Nero shuddered when they walked in. “Oh, my god. Everything, absolutely everything, is in here.”
“Keep your toga on, fat boy. It’s just a pharmacy, a general store, and a convenience market.”
“Stop, you’re both right.”
“You’re the only Roman who’s seen Saturday Night Live.”
“What do they call this store, Aaron?”
“They don’t call it anything anymore. Maybe a ‘superstore.’”
“Since we’re here, I need cleansing facial cream and Preparation H.”
“And I need a box of Trojans and a Waterpick.”
“You get your stuff, I’ll get mine. You pay, though. I have no gold coins.”
“We’d better shop together. Excuse me, ma’am,” Aaron said to the cashier, “where would the condoms be?”
The blank-eyed pasty-pink cashier spoke into the loudspeaker. “Manager to the front, we have a customer who wants condoms.”
Aaron shrank from six feet tall to a little under three.
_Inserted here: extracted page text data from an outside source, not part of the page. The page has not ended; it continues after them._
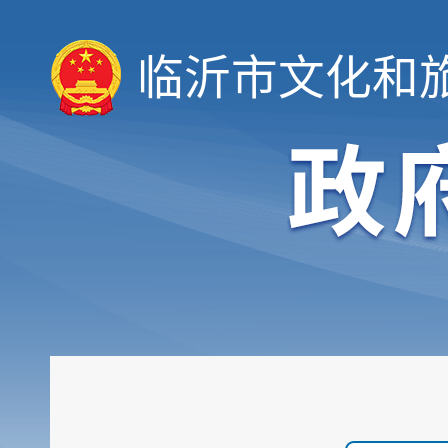
临沂市文化和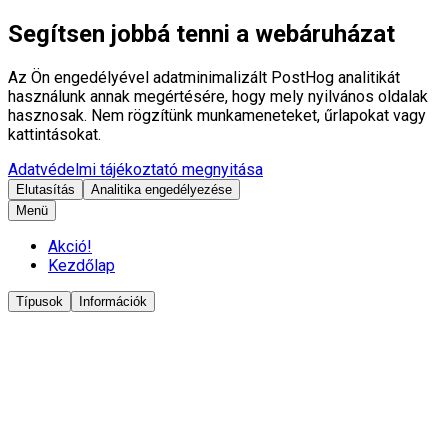
Segítsen jobbá tenni a webáruházat
Az Ön engedélyével adatminimalizált PostHog analitikát
használunk annak megértésére, hogy mely nyilvános oldalak
hasznosak. Nem rögzítünk munkameneteket, űrlapokat vagy
kattintásokat.
Adatvédelmi tájékoztató megnyitása
Elutasítás
Analitika engedélyezése
Menü
Akció!
Kezdőlap
Típusok
Információk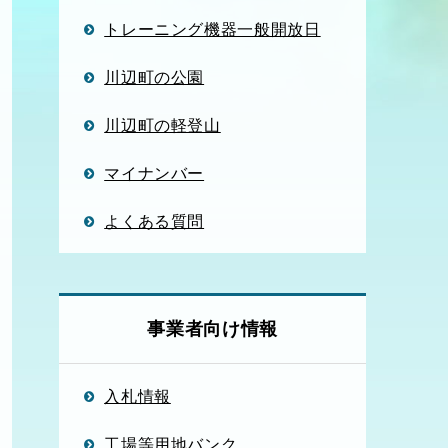
トレーニング機器一般開放日
川辺町の公園
川辺町の軽登山
マイナンバー
よくある質問
事業者向け情報
入札情報
工場等用地バンク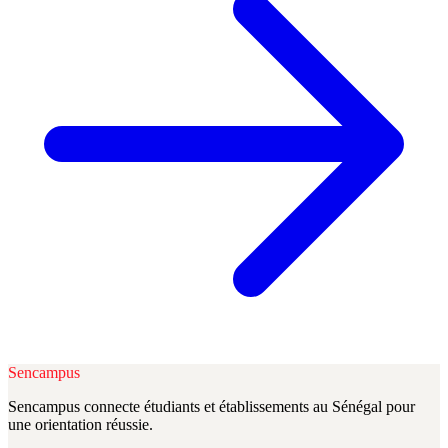
Sencampus
Sencampus connecte étudiants et établissements au Sénégal pour
une orientation réussie.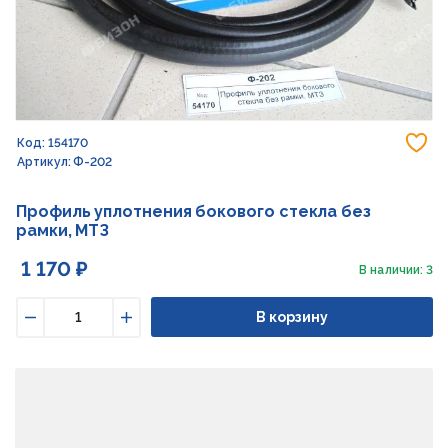
До
Код: 154170
Артикул: Ф-202
Профиль уплотнения бокового стекла без
рамки, МТЗ
1 170 ₽
В наличии: 3
В корзину
Уменьшить
Увеличить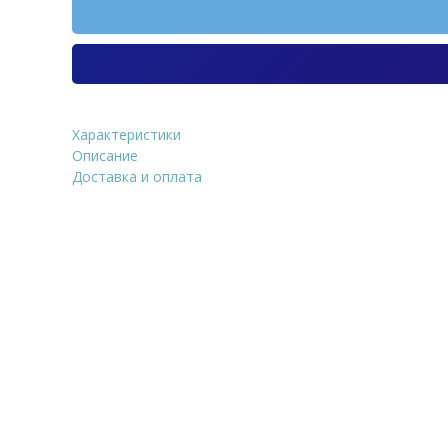
Характеристики
Stynergy СТАНДАРТ 125/90
Описание
стока RAL 9005 матов
Доставка и оплата
Уточнить стоим
ФИО
*
Количество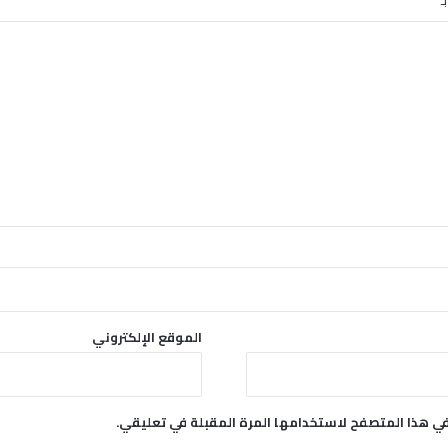
الموقع الإلكتروني
في هذا المتصفح لاستخدامها المرة المقبلة في تعليقي.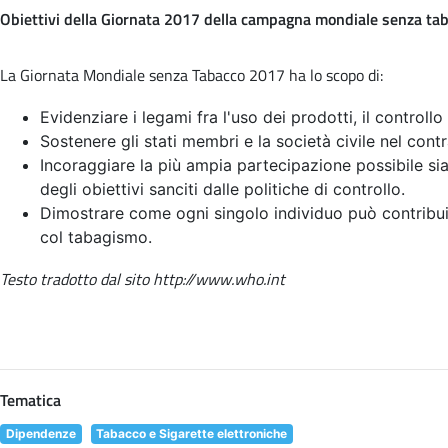
Obiettivi della Giornata 2017 della campagna mondiale senza ta
La Giornata Mondiale senza Tabacco 2017 ha lo scopo di:
Evidenziare i legami fra l'uso dei prodotti, il controllo
Sostenere gli stati membri e la società civile nel contr
Incoraggiare la più ampia partecipazione possibile sia 
degli obiettivi sanciti dalle politiche di controllo.
Dimostrare come ogni singolo individuo può contribui
col tabagismo.
Testo tradotto dal sito http://www.who.int
Tematica
Dipendenze
Tabacco e Sigarette elettroniche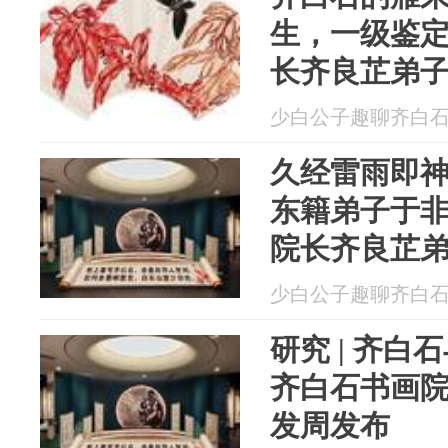
生，一级鉴
长齐良芷弟
少白公子趣聊齐白石 20
久经雷雨即
东籍弟子于
院长齐良芷
少白公子趣聊齐白石 20
研究 | 齐
齐白石书画
发周发布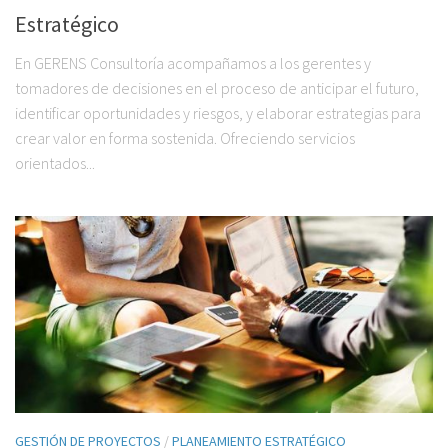
Estratégico
En GERENS Consultoría acompañamos a los gerentes y
tomadores de decisiones en el proceso de anticipar el futuro,
identificar oportunidades y riesgos, y elaborar estrategias para
crear valor en forma sostenida. Ofreciendo servicios
orientados...
GESTIÓN DE PROYECTOS
/
PLANEAMIENTO ESTRATÉGICO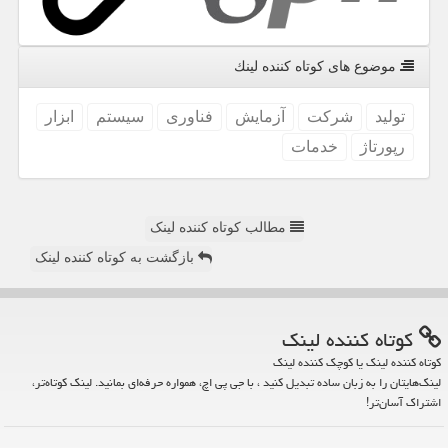
موضوع های كوتاه كننده لینك
تولید
شركت
آزمایش
فناوری
سیستم
ابزار
رپورتاژ
خدمات
مطالب کوتاه کننده لینک
بازگشت به کوتاه کننده لینک
كوتاه كننده لینك
کوتاه کننده لینک یا کوچک کننده لینک
لینک‌هایتان را به زبان ساده تبدیل کنید ، با جی پی اچ، همواره حرفه‌ای بمانید. لینک کوتاه‌تر،
اشتراک آسان‌تر!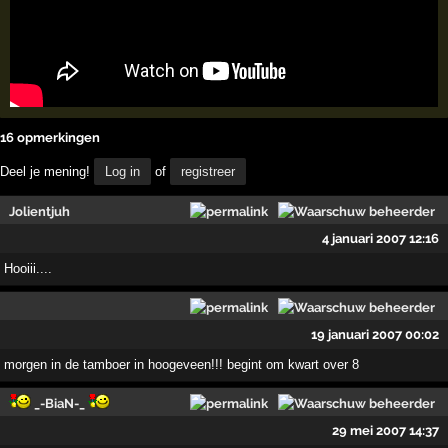
16 opmerkingen
Deel je mening!
Log in
of
registreer
Jolientjuh
4 januari 2007 12:16
Hooiii....
19 januari 2007 00:02
morgen in de tamboer in hoogeveen!!! begint om kwart over 8
_-BiaN-_
29 mei 2007 14:37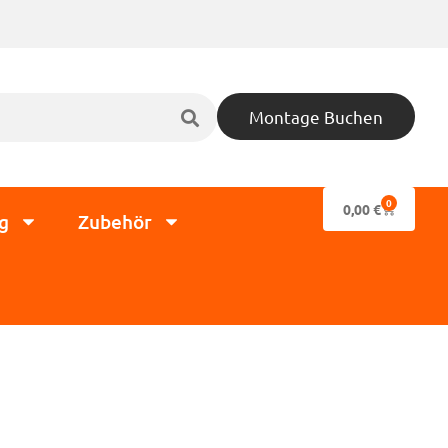
Montage Buchen
0
0,00
€
g
Zubehör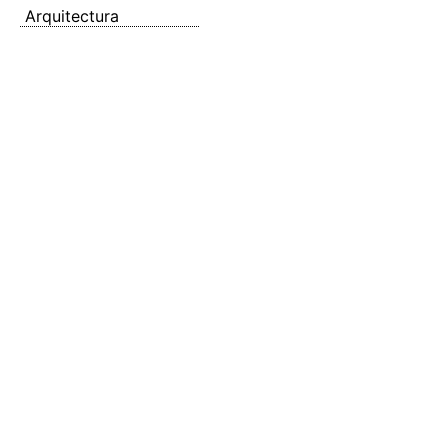
Arquitectura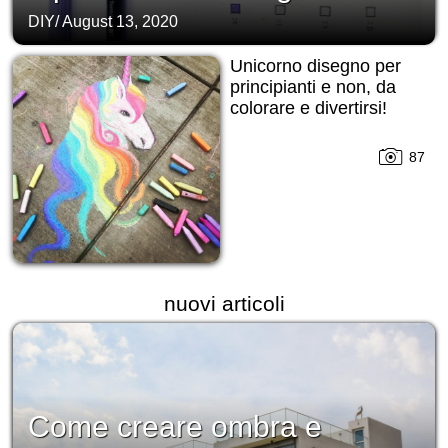
DIY
/
August 13, 2020
Unicorno disegno per
principianti e non, da
colorare e divertirsi!
87
nuovi articoli
Come creare ombra e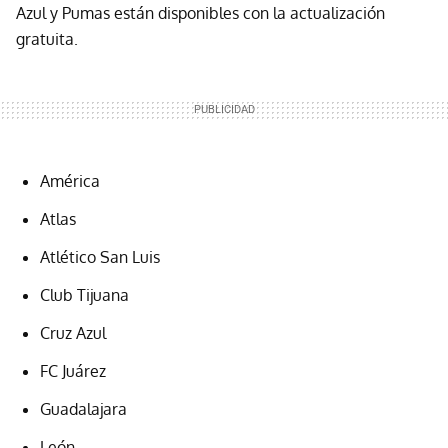
Azul y Pumas están disponibles con la actualización
gratuita.
América
Atlas
Atlético San Luis
Club Tijuana
Cruz Azul
FC Juárez
Guadalajara
León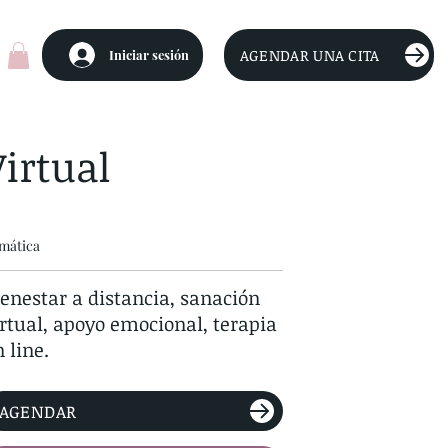
AGENDAR UNA CITA
Iniciar sesión
Virtual
mática
ienestar a distancia, sanación
irtual, apoyo emocional, terapia
 line.
AGENDAR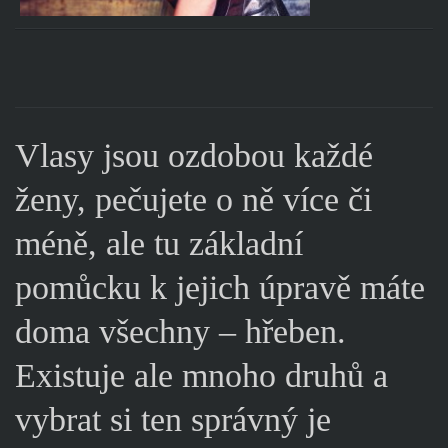
Vlasy jsou ozdobou každé
ženy, pečujete o ně více či
méně, ale tu základní
pomůcku k jejich úpravě máte
doma všechny – hřeben.
Existuje ale mnoho druhů a
vybrat si ten správný je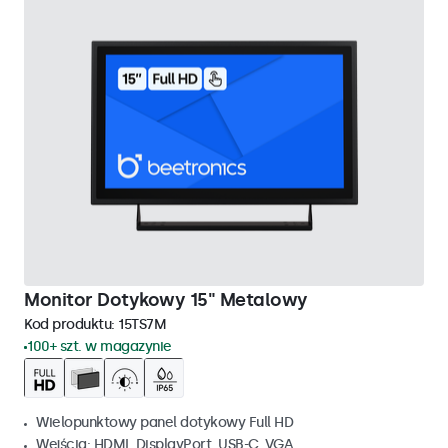
Monitor Dotykowy 15" Metalowy
Kod produktu:
15TS7M
100+ szt. w magazynie
Wielopunktowy panel dotykowy Full HD
Wejścia: HDMI, DisplayPort, USB-C, VGA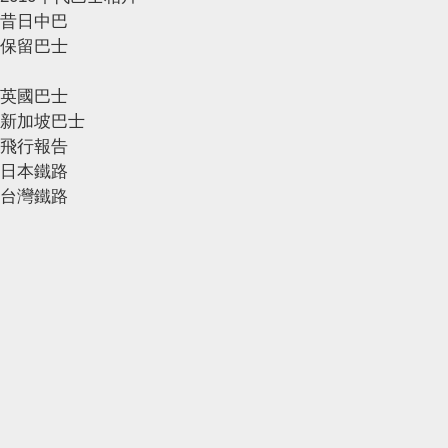
昔日中巴
保留巴士
英國巴士
新加坡巴士
飛行報告
日本鐵路
台灣鐵路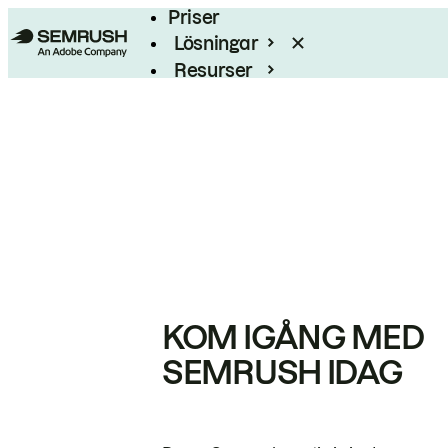
Priser
Lösningar
Resurser
Enterprise
KOM IGÅNG MED
SEMRUSH IDAG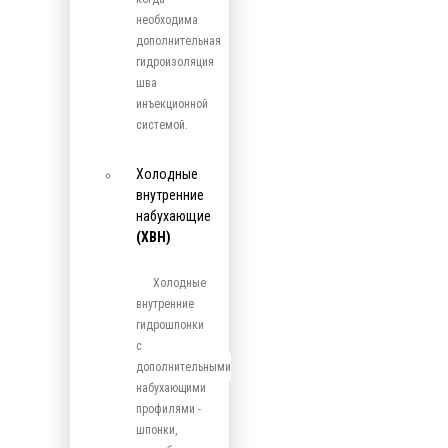
необходима
дополнительная
гидроизоляция
шва
инъекционной
системой.
Холодные
внутренние
набухающие
(ХВН)
Холодные
внутренние
гидрошпонки
с
дополнительными
набухающими
профилями -
шпонки,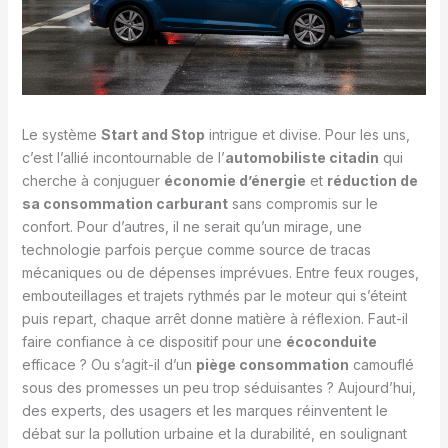
Le système
Start and Stop
intrigue et divise. Pour les uns,
c’est l’allié incontournable de l’
automobiliste citadin
qui
cherche à conjuguer
économie d’énergie
et
réduction de
sa consommation carburant
sans compromis sur le
confort. Pour d’autres, il ne serait qu’un mirage, une
technologie parfois perçue comme source de tracas
mécaniques ou de dépenses imprévues. Entre feux rouges,
embouteillages et trajets rythmés par le moteur qui s’éteint
puis repart, chaque arrêt donne matière à réflexion. Faut-il
faire confiance à ce dispositif pour une
écoconduite
efficace ? Ou s’agit-il d’un
piège consommation
camouflé
sous des promesses un peu trop séduisantes ? Aujourd’hui,
des experts, des usagers et les marques réinventent le
débat sur la pollution urbaine et la durabilité, en soulignant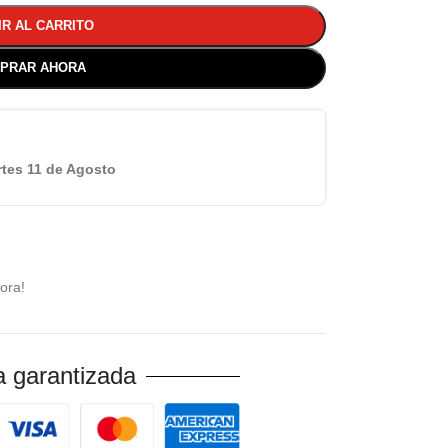
IR AL CARRITO
PRAR AHORA
tes 11 de Agosto
ora!
 garantizada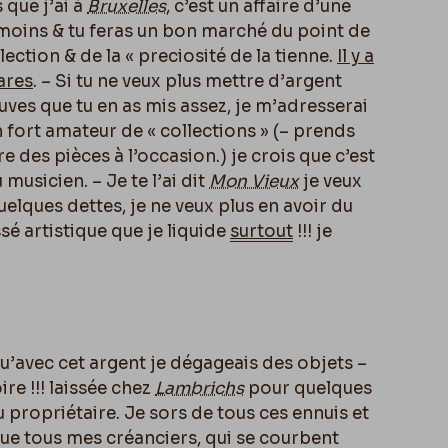
 que j’ai à
Bruxelles
, c’est un affaire d’une
 moins & tu feras un bon marché du point de
ection & de la « preciosité de la tienne.
Il y a
ares
.
– Si tu ne veux plus mettre d’argent
uves que tu en as mis assez, je m’adresserai
n fort amateur de « collections » (– prends
e des pièces à l’occasion.) je crois que c’est
du musicien. – Je te l’ai dit
Mon Vieux
je veux
uelques dettes, je ne veux plus en avoir du
sé artistique que je liquide
surtout
!!! je
u’avec cet argent je dégageais des objets –
re !!! laissée chez
Lambrichs
pour quelques
u propriétaire. Je sors de tous ces ennuis et
ue tous mes créanciers, qui se courbent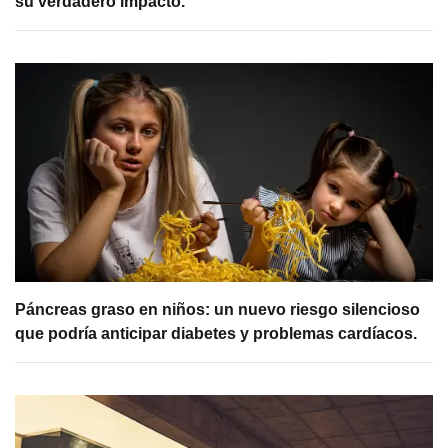
su verdadero impacto.
Páncreas graso en niños: un nuevo riesgo silencioso
que podría anticipar diabetes y problemas cardíacos.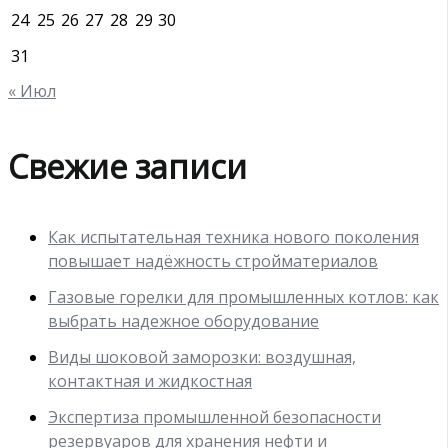
24
25
26
27
28
29
30
31
« Июл
Свежие записи
Как испытательная техника нового поколения
повышает надёжность стройматериалов
Газовые горелки для промышленных котлов: как
выбрать надежное оборудование
Виды шоковой заморозки: воздушная,
контактная и жидкостная
Экспертиза промышленной безопасности
резервуаров для хранения нефти и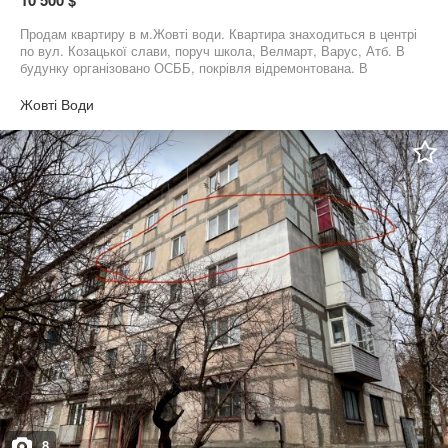
10 500 $
Продам квартиру в м.Жовті води. Квартира знаходиться в центрі
по вул. Козацької слави, поруч школа, Велмарт, Варус, Атб. В
будунку організовано ОСББ, покрівля відремонтована. В
квартирі нове планування яке вписане в тех паспорт, кімнати всі
роздільні і просторі, Сан вузол не маленький, Кухня і зала
Жовті Води
зроблена разом тобто зроблена студія Зала-Кухня, є балкон,
проведена нова проводка, В квартирі встановлені нові
лічильники на комунальні послуги, є бойлер, і є газова плита
яка відключена. Квартира під ремонт який був капітально
початий, Запрошуємо на перегляд.
8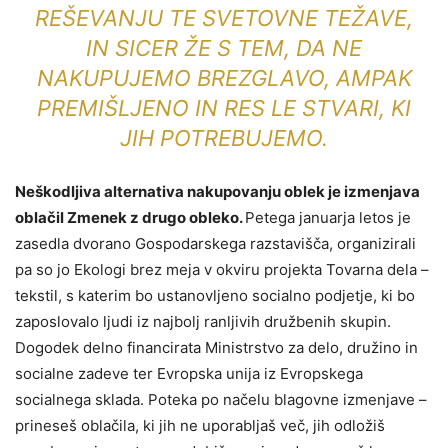
REŠEVANJU TE SVETOVNE TEŽAVE,
IN SICER ŽE S TEM, DA NE
NAKUPUJEMO BREZGLAVO, AMPAK
PREMIŠLJENO IN RES LE STVARI, KI
JIH POTREBUJEMO.
Neškodljiva alternativa nakupovanju oblek je izmenjava
oblačil Zmenek z drugo obleko.
Petega januarja letos je
zasedla dvorano Gospodarskega razstavišča, organizirali
pa so jo Ekologi brez meja v okviru projekta Tovarna dela –
tekstil, s katerim bo ustanovljeno socialno podjetje, ki bo
zaposlovalo ljudi iz najbolj ranljivih družbenih skupin.
Dogodek delno financirata Ministrstvo za delo, družino in
socialne zadeve ter Evropska unija iz Evropskega
socialnega sklada. Poteka po načelu blagovne izmenjave –
prineseš oblačila, ki jih ne uporabljaš več, jih odložiš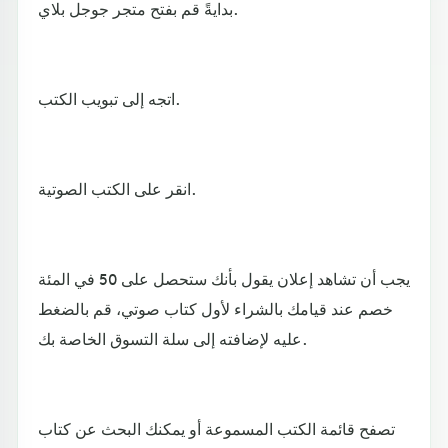
بدايةً قم بفتح متجر جوجل بلاي.
اتجه إلى تبويب الكتب.
انقر على الكتب الصوتية.
يجب أن تشاهد إعلان يقول بأنك ستحصل على 50 في المئة
خصم عند قيامك بالشراء لأول كتاب صوتي، قم بالضغط
عليه لإضافته إلى سلة التسوق الخاصة بك.
تصفح قائمة الكتب المسموعة أو يمكنك البحث عن كتاب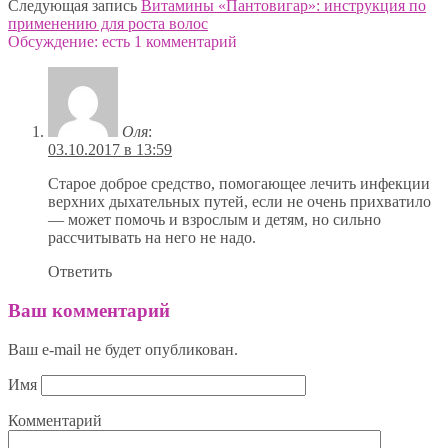
Следующая запись
Витамины «Пантовигар»: инструкция по
применению для роста волос
Обсуждение: есть 1 комментарий
Оля
:
03.10.2017 в 13:59
Старое доброе средство, помогающее лечить инфекции
верхних дыхательных путей, если не очень прихватило
— может помочь и взрослым и детям, но сильно
рассчитывать на него не надо.
Ответить
Ваш комментарий
Ваш e-mail не будет опубликован.
Имя
Комментарий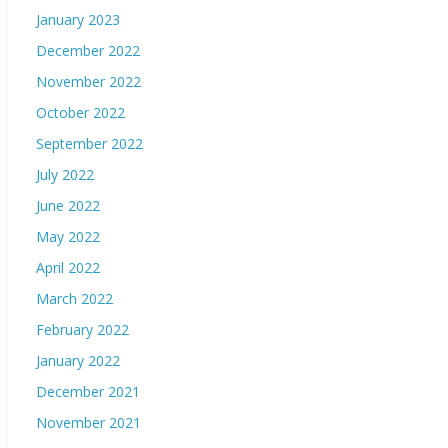
January 2023
December 2022
November 2022
October 2022
September 2022
July 2022
June 2022
May 2022
April 2022
March 2022
February 2022
January 2022
December 2021
November 2021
The manager spoke from the back through another loudspeaker. “What kind?”
The cashier stared at Aaron and then blared into the loudspeaker, “Trojans. Lubricated. Spermicidal.” She looked down at Aaron’s crotch. “And extra small.”
Aaron grabbed the loudspeaker. “That’s extra large, and if you don’t get your ass off that speaker, I’m going to come over there and personally screw you with my extra large.”